“Can you turn it on, heat it up?”
“If I ever reach the controls. How’s Sigrid?”
“Hard to tell. She’s doing her old push-the-bed-against-the-door thing.”
“Look, Val, I feel terrible about last night. It happened so fast. They had her pinned and that needle in before either of us could move.”
“Hey, I abandoned her too.”
He started to speak, stopped himself. Slipped his glasses back on and had a good look at me. “Maybe it’s a good thing. He’s got his sample. It’s over.”
“You really believe that?”
“I believe we have to get through the next couple weeks the best we can.” He banged at a thick covering of ice over the ignition; it cracked and fell away. He inserted the key and fired up the machine; I nearly swooned at the whoosh of heat. “Let’s just survive it. Agreed?”
* * *
EVEN AS OUR meager afternoon light began to fade into velvet black, Sigrid refused to leave her room. I left a dinner of fried fish and canned black beans—her new favorite—outside her door.
The next morning, the dish sat cold and untouched.
“Hey, Sigrid.” I stood outside her room sipping a cup of coffee. Knocked a few times. “It’s me, Bahl. I’m coming in.”
The door was unlocked, bed back under the window that faced the Dome. Sketch pad on her lap, Sigrid sat cross-legged on the floor, her slight back bent, a child island in a sea of drawings.
She didn’t acknowledge me. The air tasted static with her manic energy, her helter-skelter tufts of wild blue-black hair tipped by lush morning light, her ripe smell so familiar to me now I barely noticed it. I approached her, my slippers noiseless on the thick rug. Her scruffy bloodstained bandage—apparently there’d been a struggle to get the needle in—sat balled up next to her. It hit me in the chest how much I cared about this child, and how dangerous caring was, because of how quickly people can be taken away. I took a breath into lungs that felt stingy and small. I tried not to spin off into dread, to bring myself back into the room, focus on the things that brought me to sanity—the small things, the practical things: getting her fed, getting her to talk, getting her to comprehend the danger of not making herself understood.
I knelt to examine her drawings, expecting more squiggles and birds, but no.
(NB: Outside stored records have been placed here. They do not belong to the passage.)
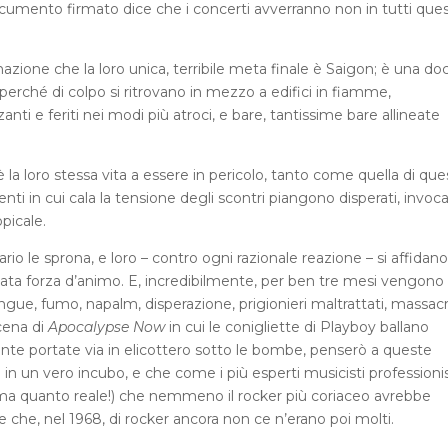
mento firmato dice che i concerti avverranno non in tutti ques
nazione che la loro unica, terribile meta finale è Saigon; è una do
erché di colpo si ritrovano in mezzo a edifici in fiamme,
ti e feriti nei modi più atroci, e bare, tantissime bare allineate
la loro stessa vita a essere in pericolo, tanto come quella di que
ti in cui cala la tensione degli scontri piangono disperati, invoc
opicale.
rio le sprona, e loro – contro ogni razionale reazione – si affidano 
tata forza d’animo. E, incredibilmente, per ben tre mesi vengono
angue, fumo, napalm, disperazione, prigionieri maltrattati, massacr
cena di
Apocalypse Now
in cui le conigliette di Playboy ballano
ente portate via in elicottero sotto le bombe, penserò a queste
in un vero incubo, e che come i più esperti musicisti professionis
 (ma quanto reale!) che nemmeno il rocker più coriaceo avrebbe
 che, nel 1968, di rocker ancora non ce n’erano poi molti.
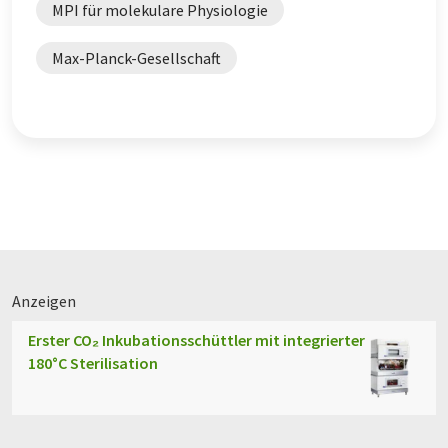
MPI für molekulare Physiologie
Max-Planck-Gesellschaft
Anzeigen
Erster CO₂ Inkubationsschüttler mit integrierter
180°C Sterilisation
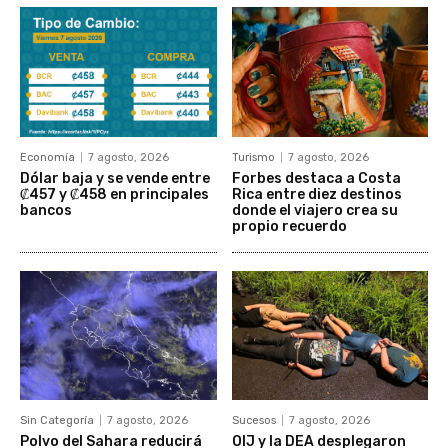
Economía
7 agosto, 2026
Turismo
7 agosto, 2026
Dólar baja y se vende entre
Forbes destaca a Costa
₡457 y ₡458 en principales
Rica entre diez destinos
bancos
donde el viajero crea su
propio recuerdo
Sin Categoría
7 agosto, 2026
Sucesos
7 agosto, 2026
Polvo del Sahara reducirá
OIJ y la DEA desplegaron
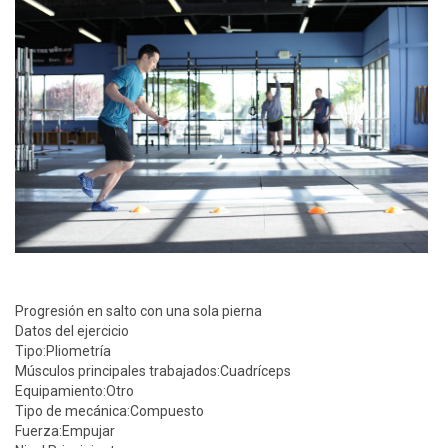
Progresión en salto con una sola pierna
Datos del ejercicio
Tipo:
Pliometría
Músculos principales trabajados:
Cuadríceps
Equipamiento:
Otro
Tipo de mecánica:
Compuesto
Fuerza:
Empujar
Each was the same: She’d traced seven circles per sheet of paper. Every circle drawn with a black marker and left blank in the middle except for the very last one. On the first few drawings, she’d neatly filled the final ring with red ink, painstakingly coloring inside the lines, but with each subsequent drawing her work on the last circle turned more and more frantic, out of control, until agitated red marks burst through its boundaries, the violence extending across the page.
Her breathing was labored.
“Sigrid.”
She looked up at me, fist clutching the marker midair. Bald fear in her eyes. Clearly I’d interrupted some nightmarish reverie, some memory no child should have. She grabbed my pant leg and pulled me toward her, whispering, “Bahl, Bahl.”
“Yes, I’m coming.” I sat cross-legged beside her. She ripped a fresh sheet from the pad, smoothed it on the rug.
“I’m sorry about what happened. Is your arm okay?”
No answer.
As if she were afraid my attention might lag, she raced through another drawing, each circle more sloppily drawn, until she came to the last one. Tossing the black marker aside, she seized the red one and attacked the final circle with it, tearing through the paper, not stopping even as she stabbed at the rug, staining it, crying in a helpless way before hurling the marker at the wall. She rocked in place, holding herself, panting.
“Hey, Sigrid, hey.” I reached out and touched her shoulder, but she swatted my hand away. Jumped up and whirled around to face me. A crescent-shaped knife glinted in her fist. “Whoa, put that down,” I choked out, hands up in surrender. “I’m not going to hurt you. Now give me the knife.” I held out my hand.
She circled me, knife held high. Through choking cries of rage and disappointment, she rambled on in her language, “Bahl” interspersed between phrases. I kept my eyes front, inhaled the fusty rug smell, focused on the Dome, a blip of banana-yellow cheer in the bleak landscape.
“I’m so sorry I let that happen to you. I’ll never let them touch you again.”
She stood behind me now, crying and talking at the same time, the knife hovering at my neck; its silver face mirrored in the window, glimmering. I closed my eyes. Felt her hot breath on me. Is she really going to try to hurt me? Does she feel no one can help her now? What can I say to calm her down?